Refreshingly, the movie doesn't follow the typical sports genre structure in which the hero loses big, makes a grueling comeback, and then puts it all on the line for the One Big Game. Mamet likens it more to a samurai picture than a sports movie. Ejiofor once again proves himself to be one of the greatest underappreciated actors of our day. His performance is intense, soulful, heroic, and defeated all at once. He deserves to be a much bigger star. Backing him up are Emily Mortimer as a jittery lawyer with emotional problems, and a host of familiar Mamet players like Ricky Jay, Joe Mantegna, and Max Martini (from his TV series 'The Unit'). In order to better capture the authenticity of the MMA setting, a number of real Ultimate Fighting Championship stars fill in supporting roles, and most of them are surprisingly effective.
'Redbelt' isn't a masterpiece like 'Glengarry Glenn Ross', but it is a smart, tightly focused character drama. It has a great cast, an intriguing setting, and a compelling story. That makes for recommended viewing in my book.
The Blu-ray: Vital Disc Stats
'Redbelt' comes to Blu-ray from Sony Pictures Home Entertainment. As usual for the studio, the disc opens with an annoying promo and trailers before the main menu. It also comes packaged in cover art that kind of gives away the ending of the movie.
Photographed by recent Oscar winner Robert Elswit ('There Will Be Blood') in a "scope" 2.40:1 aspect ratio, 'Redbelt' has very slick and contrasty cinematography. The Blu-ray's 1080p/AVC MPEG-4 transfer has nice film-like textures and a strong sense of depth. Mild film grain is present but appropriate. Colors are vibrant without looking cartoonish. Black levels are solid, though shadow detail is sometimes lacking.
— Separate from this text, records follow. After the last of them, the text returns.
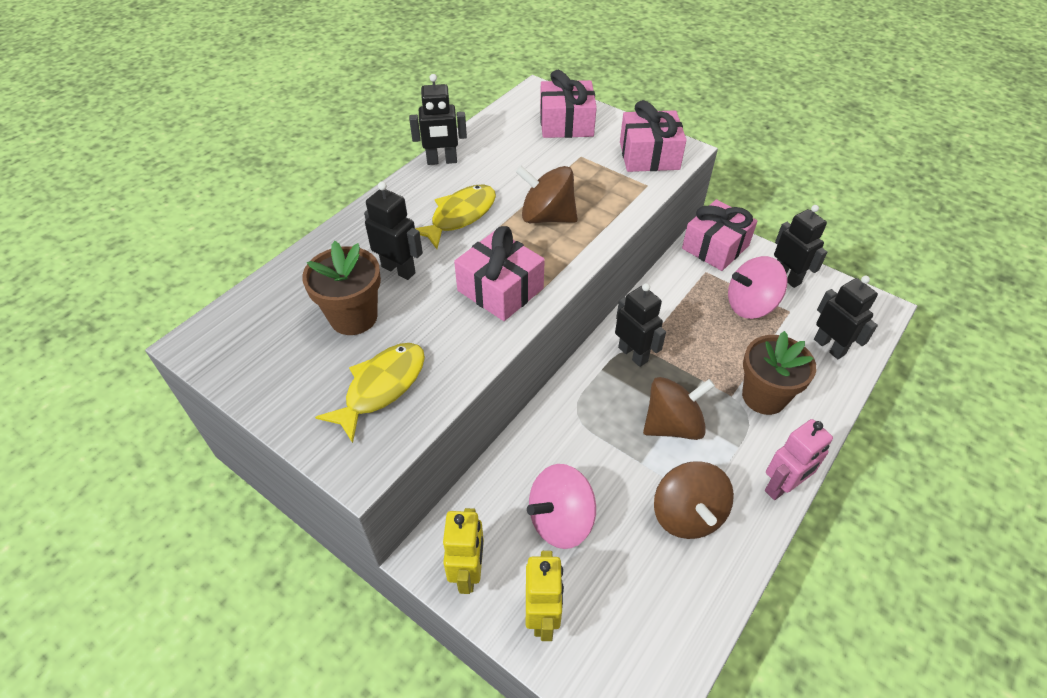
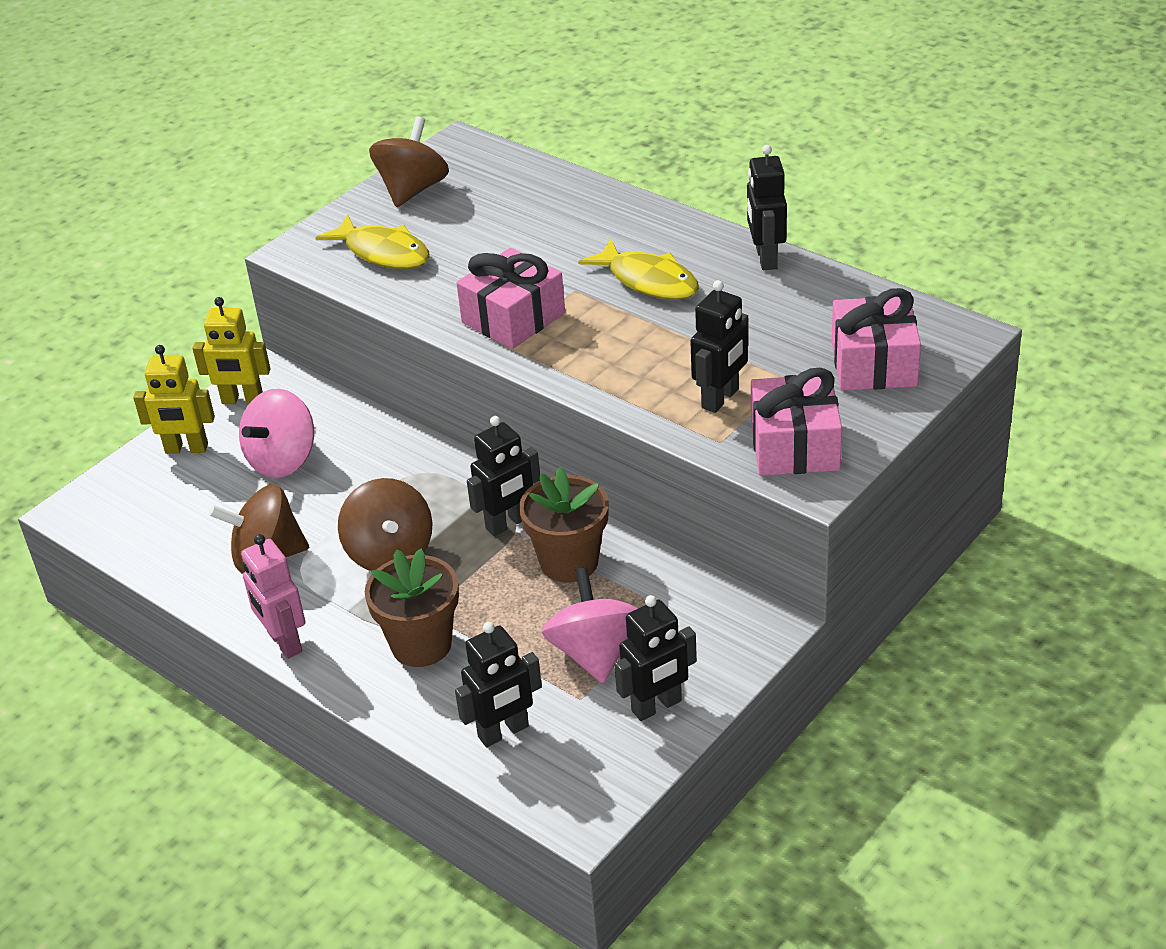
camera: 95 degrees right, 10 degrees down
brown flower pot [302,241,381,335] -> brown flower pot moved to [519,467,609,583]
black robot [364,181,423,280] -> black robot moved to [690,280,749,413]
brown spinning top [516,166,578,223] -> brown spinning top moved to [369,117,449,207]
pink spinning top [527,464,596,549] -> pink spinning top turned 120 degrees counterclockwise [239,389,314,478]
pink gift [682,199,757,271] -> none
The picture is just a slight bit soft, but has plenty of detail, especially noticeable in the legibility of small text. This is a fine-looking disc.
The lossless Dolby TrueHD 5.1 soundtrack is just plain terrific. It's crisp, clear, and expansive, with strikingly rich musical fidelity. The score features a lot of throbbing bass, as do the fight scenes. When the fighters punch each other, you can feel it in your gut. Surround usage is subtle, but becomes very aggressive during the championship match, always in an organic and natural way that never feels gimmicky. The movie has a great sound mix, and the Blu-ray's presentation is essentially flawless.
All of the bonus features from the comparable DVD edition made their way to Blu-ray as well.
Also included are some random previews for other unrelated Sony titles.
A little movie that didn't get much of a promotional push during its brief theatrical run, 'Redbelt' is a fascinating martial arts drama with a lot to admire. The Blu-ray has strong picture and sound, and a selection of decent bonus features. Recommended.